Graphic: The Guardian

A 3,600 sq mile (9,300 sq km) coral reef has been discovered off the mouth of the Amazon River. Stretching for over 600 miles, from French Guiana to Brazil’s Maranhão state, the reef is in water from 160 to over 320 feet deep.  Scientists say that the massive reef is unlike any other known on Earth.  Unfortunately, the newly discovered and unique reef is also in the path of where energy giants BP and Total plan to drill for oil

Smithsonian reports: The reef is so odd, in fact, that its discoverers believe it may constitute an entirely new type of ecological community.  

“This is something totally new and different from what is present in any other part of the globe,” says Fabiano Thompson, an oceanographer at the Universidade Federal do Rio de Janeiro in Brazil. “But until now, it’s been almost completely overlooked.”  

The mouth of one of the world’s largest rivers is an unlikely place for a coral reef. The Amazon accounts for a whopping 20 percent of the world’s river-to-ocean discharge, and the tremendous muddy plume it produces in the Atlantic can be seen from space. “You wouldn’t expect to have gigantic reefs there, because the water is full of sediment and there’s nearly no light or oxygen,” Thompson says.
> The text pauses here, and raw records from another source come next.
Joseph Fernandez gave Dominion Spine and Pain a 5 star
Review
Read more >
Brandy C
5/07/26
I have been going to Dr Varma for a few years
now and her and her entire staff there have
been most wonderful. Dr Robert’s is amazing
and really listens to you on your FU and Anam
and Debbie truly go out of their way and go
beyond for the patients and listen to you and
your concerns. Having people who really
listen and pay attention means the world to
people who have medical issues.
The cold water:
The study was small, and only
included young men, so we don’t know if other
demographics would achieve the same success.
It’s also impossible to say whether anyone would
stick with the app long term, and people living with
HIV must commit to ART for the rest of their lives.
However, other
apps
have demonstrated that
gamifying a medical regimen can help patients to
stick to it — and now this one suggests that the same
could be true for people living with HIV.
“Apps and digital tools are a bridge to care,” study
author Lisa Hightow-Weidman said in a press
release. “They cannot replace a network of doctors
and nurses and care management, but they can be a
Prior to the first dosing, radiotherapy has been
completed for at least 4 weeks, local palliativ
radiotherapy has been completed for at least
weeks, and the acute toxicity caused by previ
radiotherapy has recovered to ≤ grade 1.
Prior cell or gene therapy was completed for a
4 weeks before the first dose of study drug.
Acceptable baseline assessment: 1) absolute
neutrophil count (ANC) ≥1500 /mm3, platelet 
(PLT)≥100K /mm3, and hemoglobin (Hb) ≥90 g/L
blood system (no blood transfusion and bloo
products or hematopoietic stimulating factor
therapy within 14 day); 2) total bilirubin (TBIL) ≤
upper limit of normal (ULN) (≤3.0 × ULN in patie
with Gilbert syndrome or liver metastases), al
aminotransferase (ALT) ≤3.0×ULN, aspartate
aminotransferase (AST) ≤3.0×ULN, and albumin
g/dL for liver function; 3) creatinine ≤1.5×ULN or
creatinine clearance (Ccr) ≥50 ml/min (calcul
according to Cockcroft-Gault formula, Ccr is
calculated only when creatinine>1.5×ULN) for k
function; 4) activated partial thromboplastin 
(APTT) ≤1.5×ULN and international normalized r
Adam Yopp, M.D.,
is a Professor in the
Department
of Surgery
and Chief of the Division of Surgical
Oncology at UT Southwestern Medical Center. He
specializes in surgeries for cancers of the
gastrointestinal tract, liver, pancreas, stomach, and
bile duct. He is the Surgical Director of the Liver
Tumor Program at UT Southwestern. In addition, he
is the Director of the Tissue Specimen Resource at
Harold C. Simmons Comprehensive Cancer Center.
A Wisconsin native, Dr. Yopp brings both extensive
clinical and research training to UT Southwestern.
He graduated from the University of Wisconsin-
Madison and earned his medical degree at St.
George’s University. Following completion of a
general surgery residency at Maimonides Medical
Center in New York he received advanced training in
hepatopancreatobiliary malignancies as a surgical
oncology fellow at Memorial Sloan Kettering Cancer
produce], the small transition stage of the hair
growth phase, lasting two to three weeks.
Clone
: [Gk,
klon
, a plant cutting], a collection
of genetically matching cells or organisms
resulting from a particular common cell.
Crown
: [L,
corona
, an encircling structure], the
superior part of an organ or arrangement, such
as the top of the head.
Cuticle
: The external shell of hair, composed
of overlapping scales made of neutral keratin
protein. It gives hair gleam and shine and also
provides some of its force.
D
The reef, so recently discovered is in serious danger. BP and Total are planning to drill for oil near the recently discovered coral reef off the coast of Brazil. Together they own five deepwater exploration licences in the Foz do Amazonas (Mouth of the Amazon River) basin and are expected to be granted permits to begin exploratory drilling early this year – once their environmental impact assessments are approved by the Brazilian government. The nearest of these blocks is just 8 km from the reef.  

Scientists are very concerned that the drilling could seriously impact the little understood and newly discovered reef.